Вышколенно, страшно вышколенно играет оркестр. И впереди него идут дети и бросают под ноги еловые веточки. Вдруг к нашей машине подходит маленький, с каким-то жутковатым гипсовым лицом парнишка-гном. Он открывает рот, и металлическая фикса блестит в нем точно живой малек.
— Ну и портянки же вы, — колюче кричит он на нас — Небось кого не надо спасаете, а тут парня тридцатилетнего угробили… и все из-за того, что вызовешь вас и потом по три часа дожидаешься… А еще «Скорая» называется…
Водитель в растерянности замирает. Не узнаю и я себя в скособоченном салонном зеркале. Разве докажешь, что у тридцатилетнего парня, страдающего ревматизмом, было дряблое сердце, и оно разорвалось, в буквальном смысле лопнуло прямо в машине, по пути в стационар.
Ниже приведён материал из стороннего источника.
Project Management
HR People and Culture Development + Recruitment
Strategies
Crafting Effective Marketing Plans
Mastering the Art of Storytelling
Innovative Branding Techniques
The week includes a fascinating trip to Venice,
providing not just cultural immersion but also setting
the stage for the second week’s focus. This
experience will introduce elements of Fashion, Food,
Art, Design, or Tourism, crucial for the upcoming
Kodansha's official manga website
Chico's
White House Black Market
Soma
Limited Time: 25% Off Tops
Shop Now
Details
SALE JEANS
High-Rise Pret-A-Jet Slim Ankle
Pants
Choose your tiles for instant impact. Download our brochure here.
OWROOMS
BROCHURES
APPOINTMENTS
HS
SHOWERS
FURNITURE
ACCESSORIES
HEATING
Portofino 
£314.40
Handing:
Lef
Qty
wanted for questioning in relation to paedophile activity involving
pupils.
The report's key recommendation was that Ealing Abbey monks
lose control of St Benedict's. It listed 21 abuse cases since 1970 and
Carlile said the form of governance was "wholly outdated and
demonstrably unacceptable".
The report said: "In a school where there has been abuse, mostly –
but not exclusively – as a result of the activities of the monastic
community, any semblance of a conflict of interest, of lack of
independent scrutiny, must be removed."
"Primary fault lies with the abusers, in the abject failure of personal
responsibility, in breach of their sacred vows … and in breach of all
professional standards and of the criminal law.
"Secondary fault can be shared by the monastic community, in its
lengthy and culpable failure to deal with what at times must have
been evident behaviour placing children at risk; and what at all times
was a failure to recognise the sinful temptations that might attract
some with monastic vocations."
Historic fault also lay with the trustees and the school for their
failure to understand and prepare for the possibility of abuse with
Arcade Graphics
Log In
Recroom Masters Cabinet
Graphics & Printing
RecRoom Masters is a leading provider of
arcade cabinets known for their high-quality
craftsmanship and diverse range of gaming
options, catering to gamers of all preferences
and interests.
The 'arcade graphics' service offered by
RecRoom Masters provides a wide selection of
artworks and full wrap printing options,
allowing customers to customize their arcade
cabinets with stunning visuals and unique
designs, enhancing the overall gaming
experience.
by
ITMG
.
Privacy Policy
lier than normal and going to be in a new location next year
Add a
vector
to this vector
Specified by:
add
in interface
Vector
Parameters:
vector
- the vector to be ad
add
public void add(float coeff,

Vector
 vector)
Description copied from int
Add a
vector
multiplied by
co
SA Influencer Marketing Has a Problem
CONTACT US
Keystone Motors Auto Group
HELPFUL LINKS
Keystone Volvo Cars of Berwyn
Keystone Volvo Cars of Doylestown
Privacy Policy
На какое-то время грусть, тоска и обида пересеклись шумом включенного мотора.
— Была б моя воля… — вспыхнул водитель, — то я б ему голову оторвал… И так ведь норой делаем больше, чем можем… Тьфу ты, черт бы его побрал…
А парнишка-гном посмотрел, посмотрел на нас и, отвернувшись, пошагал за толпой.
Поздней ночью, уже ближе к утреннему морозцу, когда количество вызовов уменьшается, фельдшер сумочной, старушка Михеевна, поправив дорогие перстеньки на пальцах, начинает мурлыкать свою песенку об одиночестве, о неудавшейся любви и о прочей женской печали. Но вот «звякнет» в динамике вызов. И ты, быстренько вскочив с кушетки, уже мчишься к Михеевне за сумкой.
Спотыкаясь, но продолжая мурлыкать свою песенку, она несет мою тяжелую сумку.
— Что, опять вызов? — вдруг прекратив свое пение, спрашивает она.
— Да нет… перевозка.
— Ну так и нечего тебе спешить. Перевозка успеется. Поговори лучше со мной… А то я ведь, сам знаешь, одинока.
Пока шофер прогревает мотор, я стою рядом с ней. Она, зорко осмотрев меня, поправляет ворот моего халата, а под ним рубашку и петельку галстука.